Emma Pegrum is a journalist, creative editor, photographer and multifaceted producer who works across a variety of editorial, publishing and interdisciplinary artistic projects. Across five years of freelance journalism, Emma has written profiles and features covering the arts, culture and society for titles including The Saturday Paper, T Australia: The New York Times Style Magazine, Harper’s Bazaar, Vault Magazine, UNION
Magazine, Broadsheet Media and Fabric Quarterly. She is currently the editor of The Luxury Report, a quarterly magazine interested in the arts and culture, design, architecture, business and economics, publishing some of Australia’s most respected journalists. Emma has previously worked as a commissioning editor and photo editor for numerous independent publications, and in 2021 edited and produced the pilot issue of AGWA Paper, an arts broadsheet conceptualised for the Art Gallery of Western Australia (AGWA) that featured contributions from the likes of Neha Kale (former editor, Vault), Claire G. Coleman (author, Terra Nullius and Lies, Damned Lies), Simon Webster (The New Yorker, The Saturday Paper), Sisonke Msimang (author, Always Another Country: A Memoir of Exile and Home and The Resurrection of Winnie Mandela), Kelly Fliedner (un Magazine, Semaphore) and Tristen Harwood (The Saturday Paper, The Monthly).

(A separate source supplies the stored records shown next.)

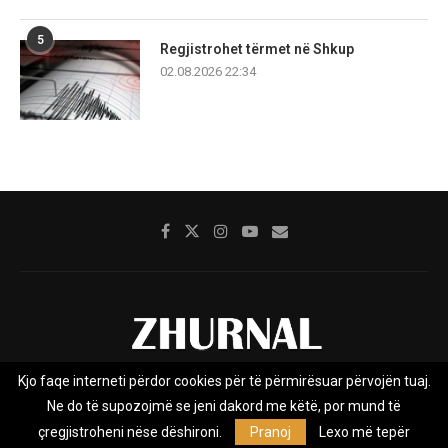
5
Regjistrohet tërmet në Shkup
02.08.2026 22:34
Kjo faqe interneti përdor cookies për të përmirësuar përvojën tuaj.
Rreth nesh
Impresumi
Marketing
Kontakt
Ne do të supozojmë se jeni dakord me këtë, por mund të
Privacy Policy
çregjistroheni nëse dëshironi.
Pranoj
Lexo më tepër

In 2022, Emma co-founded Mess Books, a publisher and creative practice interested in contemporary art and photography, design, architecture and society.
Emma specialises in working with a diverse range of collaborators across editorial, design, film, digital media, communications, academia and the visual arts to produce large-scale creative projects, with her own background in journalism, writing and visual storytelling ensuring a cohesive end result. She currently works with Melbourne artist Jessie French, producing various interdisciplinary creative collaborations through French’s studio, Other Matter. Emma also produced the two most recent works of renowned transdisciplinary artist Ian Strange, which have been exhibited around the world.
Emma’s narrative-driven photographic practice explores contemporary Australian identities, themes of place and nostalgia and relationship dynamics. She was a finalist in the National Portrait Gallery’s National Photographic Portrait Prize 2022.